The second part includes the characterization of the biofilm formation of Staphylococcus aureus and how the plantaricin can interfere with that. By the way, what is the difference between Fig. 5A and 5B?
Answer:Sorry for the confusion. Fig.5A is the for Strain S. aureus ATCC 25923 and 5B is for S. aureus CMCC 26570.
Beyond that, there is a good approach with confocal microscopy, and an interesting analysis of the expression of key genes involved in biofilm formation, but then there is somehow troublesome in silico analysis of the interaction of plantaricin YKX and the autoinducer-2 and the LuxS. This protein is intracellular; thus, it is highly unlikely that plantaricin YKX interacts with LuxS unless the cell is completely broken and dead. Besides, when analyzing the interaction with the autoinducer-2 and LuxS, a folded peptide is used, i.e. with a helix formed. This is another unlikely event. It is generally accepted that peptides have no structure when present in aqueous media such as the extracellular milieu or the bacterial cytosol. These peptides can form secondary structures in the present of membranes or membrane-like environments. Therefore, the in silico approach should be thoroughly revised.
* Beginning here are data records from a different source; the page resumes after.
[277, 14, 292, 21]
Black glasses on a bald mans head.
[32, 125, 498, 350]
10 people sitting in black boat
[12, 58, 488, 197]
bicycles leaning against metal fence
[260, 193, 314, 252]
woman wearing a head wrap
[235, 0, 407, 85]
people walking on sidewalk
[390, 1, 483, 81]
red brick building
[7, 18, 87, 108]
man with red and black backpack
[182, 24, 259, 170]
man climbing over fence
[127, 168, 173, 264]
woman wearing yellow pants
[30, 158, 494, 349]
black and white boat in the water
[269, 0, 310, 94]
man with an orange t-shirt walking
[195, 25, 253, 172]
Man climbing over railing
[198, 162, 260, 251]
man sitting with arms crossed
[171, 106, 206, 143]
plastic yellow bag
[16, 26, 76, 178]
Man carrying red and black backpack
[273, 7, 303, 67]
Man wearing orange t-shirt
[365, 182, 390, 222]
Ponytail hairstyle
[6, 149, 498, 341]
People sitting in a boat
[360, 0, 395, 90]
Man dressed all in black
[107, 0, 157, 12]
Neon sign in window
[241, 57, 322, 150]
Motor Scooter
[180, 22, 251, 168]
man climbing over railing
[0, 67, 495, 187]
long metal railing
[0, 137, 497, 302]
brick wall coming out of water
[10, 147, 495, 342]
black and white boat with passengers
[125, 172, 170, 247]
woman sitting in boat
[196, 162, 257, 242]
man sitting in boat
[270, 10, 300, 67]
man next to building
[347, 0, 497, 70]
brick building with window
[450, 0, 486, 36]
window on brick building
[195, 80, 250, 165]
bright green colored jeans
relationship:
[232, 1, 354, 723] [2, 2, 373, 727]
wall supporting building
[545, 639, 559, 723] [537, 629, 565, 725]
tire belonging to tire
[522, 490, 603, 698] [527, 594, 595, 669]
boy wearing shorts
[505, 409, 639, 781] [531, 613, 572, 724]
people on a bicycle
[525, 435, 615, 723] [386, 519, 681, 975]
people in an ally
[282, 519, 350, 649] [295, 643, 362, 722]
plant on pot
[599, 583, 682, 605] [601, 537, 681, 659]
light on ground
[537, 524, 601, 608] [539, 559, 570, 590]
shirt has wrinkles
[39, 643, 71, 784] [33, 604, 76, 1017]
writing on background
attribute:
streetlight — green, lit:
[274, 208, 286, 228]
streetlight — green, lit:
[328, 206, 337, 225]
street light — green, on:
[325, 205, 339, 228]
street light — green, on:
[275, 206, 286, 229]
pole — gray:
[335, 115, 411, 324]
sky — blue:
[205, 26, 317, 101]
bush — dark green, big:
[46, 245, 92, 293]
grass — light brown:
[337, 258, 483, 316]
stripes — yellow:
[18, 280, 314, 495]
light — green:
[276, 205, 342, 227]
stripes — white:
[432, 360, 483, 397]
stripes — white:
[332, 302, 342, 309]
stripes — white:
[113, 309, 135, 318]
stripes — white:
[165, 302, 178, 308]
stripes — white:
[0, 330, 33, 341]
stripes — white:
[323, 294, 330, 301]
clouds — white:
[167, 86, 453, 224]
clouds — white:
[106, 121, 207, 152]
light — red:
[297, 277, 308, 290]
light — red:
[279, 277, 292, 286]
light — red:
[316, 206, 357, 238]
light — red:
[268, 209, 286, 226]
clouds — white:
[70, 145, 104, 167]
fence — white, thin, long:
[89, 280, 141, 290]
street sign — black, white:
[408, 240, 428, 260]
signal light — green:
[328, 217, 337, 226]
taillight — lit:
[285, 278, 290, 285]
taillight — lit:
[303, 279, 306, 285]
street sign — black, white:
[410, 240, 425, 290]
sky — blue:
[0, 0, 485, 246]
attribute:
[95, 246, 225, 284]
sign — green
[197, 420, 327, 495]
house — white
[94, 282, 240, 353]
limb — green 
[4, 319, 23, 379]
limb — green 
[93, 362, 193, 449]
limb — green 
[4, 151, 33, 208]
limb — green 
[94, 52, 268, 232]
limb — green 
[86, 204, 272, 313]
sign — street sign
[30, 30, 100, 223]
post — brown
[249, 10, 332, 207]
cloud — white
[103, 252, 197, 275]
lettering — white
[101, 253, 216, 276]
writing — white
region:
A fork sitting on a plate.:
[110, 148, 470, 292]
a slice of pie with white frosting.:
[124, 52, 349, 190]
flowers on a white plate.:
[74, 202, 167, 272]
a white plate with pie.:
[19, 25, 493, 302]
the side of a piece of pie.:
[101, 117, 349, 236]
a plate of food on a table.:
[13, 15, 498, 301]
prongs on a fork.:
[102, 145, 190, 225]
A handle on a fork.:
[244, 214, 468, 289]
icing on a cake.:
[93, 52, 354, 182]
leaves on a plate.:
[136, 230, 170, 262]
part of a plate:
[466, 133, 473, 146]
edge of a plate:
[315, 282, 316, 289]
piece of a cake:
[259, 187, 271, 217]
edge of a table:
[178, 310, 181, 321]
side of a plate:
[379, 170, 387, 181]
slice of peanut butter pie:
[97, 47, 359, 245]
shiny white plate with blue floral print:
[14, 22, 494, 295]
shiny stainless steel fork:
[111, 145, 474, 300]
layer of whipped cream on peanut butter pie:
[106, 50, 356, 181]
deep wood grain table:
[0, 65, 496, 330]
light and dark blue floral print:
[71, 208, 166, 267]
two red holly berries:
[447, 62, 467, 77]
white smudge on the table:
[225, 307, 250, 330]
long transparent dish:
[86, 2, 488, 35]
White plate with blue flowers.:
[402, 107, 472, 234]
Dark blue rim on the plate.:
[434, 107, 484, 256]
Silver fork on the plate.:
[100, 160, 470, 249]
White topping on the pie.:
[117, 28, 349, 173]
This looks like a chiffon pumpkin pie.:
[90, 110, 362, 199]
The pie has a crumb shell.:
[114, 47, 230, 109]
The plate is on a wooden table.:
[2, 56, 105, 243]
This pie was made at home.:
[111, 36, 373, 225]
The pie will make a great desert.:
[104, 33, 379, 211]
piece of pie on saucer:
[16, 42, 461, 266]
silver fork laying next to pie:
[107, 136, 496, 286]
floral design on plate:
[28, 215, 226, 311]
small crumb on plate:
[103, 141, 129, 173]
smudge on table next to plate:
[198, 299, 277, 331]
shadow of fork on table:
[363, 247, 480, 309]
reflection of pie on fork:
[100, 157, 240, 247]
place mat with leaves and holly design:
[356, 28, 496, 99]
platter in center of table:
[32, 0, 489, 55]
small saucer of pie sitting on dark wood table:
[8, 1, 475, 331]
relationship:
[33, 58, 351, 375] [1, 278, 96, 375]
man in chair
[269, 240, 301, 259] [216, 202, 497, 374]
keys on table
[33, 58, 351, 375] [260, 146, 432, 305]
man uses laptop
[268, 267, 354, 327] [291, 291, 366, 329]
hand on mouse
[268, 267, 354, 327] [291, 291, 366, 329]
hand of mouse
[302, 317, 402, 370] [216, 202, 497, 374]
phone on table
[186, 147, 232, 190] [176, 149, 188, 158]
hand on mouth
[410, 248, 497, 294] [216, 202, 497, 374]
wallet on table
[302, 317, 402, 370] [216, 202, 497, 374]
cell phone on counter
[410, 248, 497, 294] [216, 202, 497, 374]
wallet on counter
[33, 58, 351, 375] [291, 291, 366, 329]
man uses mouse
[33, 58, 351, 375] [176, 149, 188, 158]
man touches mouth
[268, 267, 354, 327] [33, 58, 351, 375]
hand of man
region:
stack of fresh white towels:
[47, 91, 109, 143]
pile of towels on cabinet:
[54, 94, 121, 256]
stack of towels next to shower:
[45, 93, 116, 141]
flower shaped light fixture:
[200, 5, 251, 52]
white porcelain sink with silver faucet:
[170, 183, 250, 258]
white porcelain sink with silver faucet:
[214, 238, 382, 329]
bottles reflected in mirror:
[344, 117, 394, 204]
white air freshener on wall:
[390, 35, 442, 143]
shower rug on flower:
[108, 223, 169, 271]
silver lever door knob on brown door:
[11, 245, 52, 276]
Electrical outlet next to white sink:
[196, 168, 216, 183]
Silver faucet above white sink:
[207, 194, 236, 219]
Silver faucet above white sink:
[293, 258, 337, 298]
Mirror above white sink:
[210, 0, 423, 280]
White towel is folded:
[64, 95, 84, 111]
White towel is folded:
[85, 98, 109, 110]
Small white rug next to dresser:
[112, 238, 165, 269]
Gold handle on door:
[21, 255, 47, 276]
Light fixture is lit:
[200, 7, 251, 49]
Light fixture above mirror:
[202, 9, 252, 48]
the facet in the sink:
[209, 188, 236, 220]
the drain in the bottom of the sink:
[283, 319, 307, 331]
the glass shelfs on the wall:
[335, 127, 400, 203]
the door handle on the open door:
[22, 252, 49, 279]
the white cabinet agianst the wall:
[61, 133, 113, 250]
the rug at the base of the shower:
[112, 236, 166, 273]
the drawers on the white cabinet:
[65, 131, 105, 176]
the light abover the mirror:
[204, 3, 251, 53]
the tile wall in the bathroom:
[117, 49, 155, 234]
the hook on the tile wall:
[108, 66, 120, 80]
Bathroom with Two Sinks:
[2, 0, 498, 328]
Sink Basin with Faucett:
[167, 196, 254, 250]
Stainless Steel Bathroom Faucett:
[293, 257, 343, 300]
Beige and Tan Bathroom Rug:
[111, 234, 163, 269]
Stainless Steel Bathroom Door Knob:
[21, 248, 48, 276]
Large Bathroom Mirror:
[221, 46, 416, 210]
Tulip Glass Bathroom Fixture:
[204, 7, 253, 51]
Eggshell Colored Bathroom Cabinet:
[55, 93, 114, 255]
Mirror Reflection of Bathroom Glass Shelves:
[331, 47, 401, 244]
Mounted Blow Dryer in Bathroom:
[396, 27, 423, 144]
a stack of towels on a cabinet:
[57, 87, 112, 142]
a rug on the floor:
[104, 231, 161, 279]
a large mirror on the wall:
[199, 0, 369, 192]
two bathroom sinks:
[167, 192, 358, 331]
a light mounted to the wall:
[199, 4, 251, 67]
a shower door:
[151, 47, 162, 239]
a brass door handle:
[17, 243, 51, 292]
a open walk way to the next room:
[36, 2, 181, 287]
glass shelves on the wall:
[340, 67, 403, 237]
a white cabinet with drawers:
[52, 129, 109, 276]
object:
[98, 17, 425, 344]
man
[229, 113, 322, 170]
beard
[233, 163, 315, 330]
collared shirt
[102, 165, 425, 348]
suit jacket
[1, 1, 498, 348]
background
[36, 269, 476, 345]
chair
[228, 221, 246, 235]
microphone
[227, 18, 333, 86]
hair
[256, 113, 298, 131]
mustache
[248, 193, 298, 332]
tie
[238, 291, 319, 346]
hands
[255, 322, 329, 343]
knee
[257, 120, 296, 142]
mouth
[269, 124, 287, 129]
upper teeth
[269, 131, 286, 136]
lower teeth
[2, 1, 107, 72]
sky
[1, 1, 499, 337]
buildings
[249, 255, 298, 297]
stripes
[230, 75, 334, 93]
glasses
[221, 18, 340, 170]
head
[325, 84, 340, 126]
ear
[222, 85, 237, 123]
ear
Answer: thank you very much for the comments. Yes, Lux S is intracellular. So we deleted the silico analysis of plantaricin YKX and the Lux S enzyme from this manuscript according to the reviewer’s suggestions.
Reviewer 2 Report
The aim of the study was to investigate the antibacterial activity mode of action of plantaricin YKX 2 against Staphylococcus aureus. Although it is an interesting and well-designed work and significant results are presented, it is of limited novelty to my opinion, since several similar studies are available in the literature.
It is essential that the authors highlight the innovative elements of their work.
Other points
To my opinion, an introductory paragraph on bacteriocins (activity, applications, etc) should be included in the Introduction.
Discussion of potential application of the plantaricin is missing. Has it been tested in real systems?
Author Response
Responses to Comments for reviewer 2:
The aim of the study was to investigate the antibacterial activity mode of action of plantaricin YKX 2 against Staphylococcus aureus. Although it is an interesting and well-designed work and significant results are presented, it is of limited novelty to my opinion, since several similar studies are available in the literature.
It is essential that the authors highlight the innovative elements of their work.
Answer: plantaricin YKX is a new discovered bacteriocin. Although there are many literatures focused on the antibacterial activity of bacteriocin on Staphylococcus aureus. There are few focused on the bacteriocin on the QS system (especially AI-2/LuxS system) of Staphylococcus aureus. We added these description to manuscript (L52-60).
Other points
To my opinion, an introductory paragraph on bacteriocins (activity, applications, etc) should be included in the Introduction.
Answer: thank you, this is amended. The introductory paragraph was deleted in discussion section. L42-52
Discussion of potential application of the plantaricin is missing. Has it been tested in real systems?
Answer:thank you for the comments. We added the potential application of bacteriocins (L42-52) in the manuscript. However, I am sorry, we did not focus on the application. so in this manuscript, we did not test plantaricin YKX on the real food matrix.
Round 2
Reviewer 2 Report
The manuscript has been significantly improved and I think it is now suitable for publication.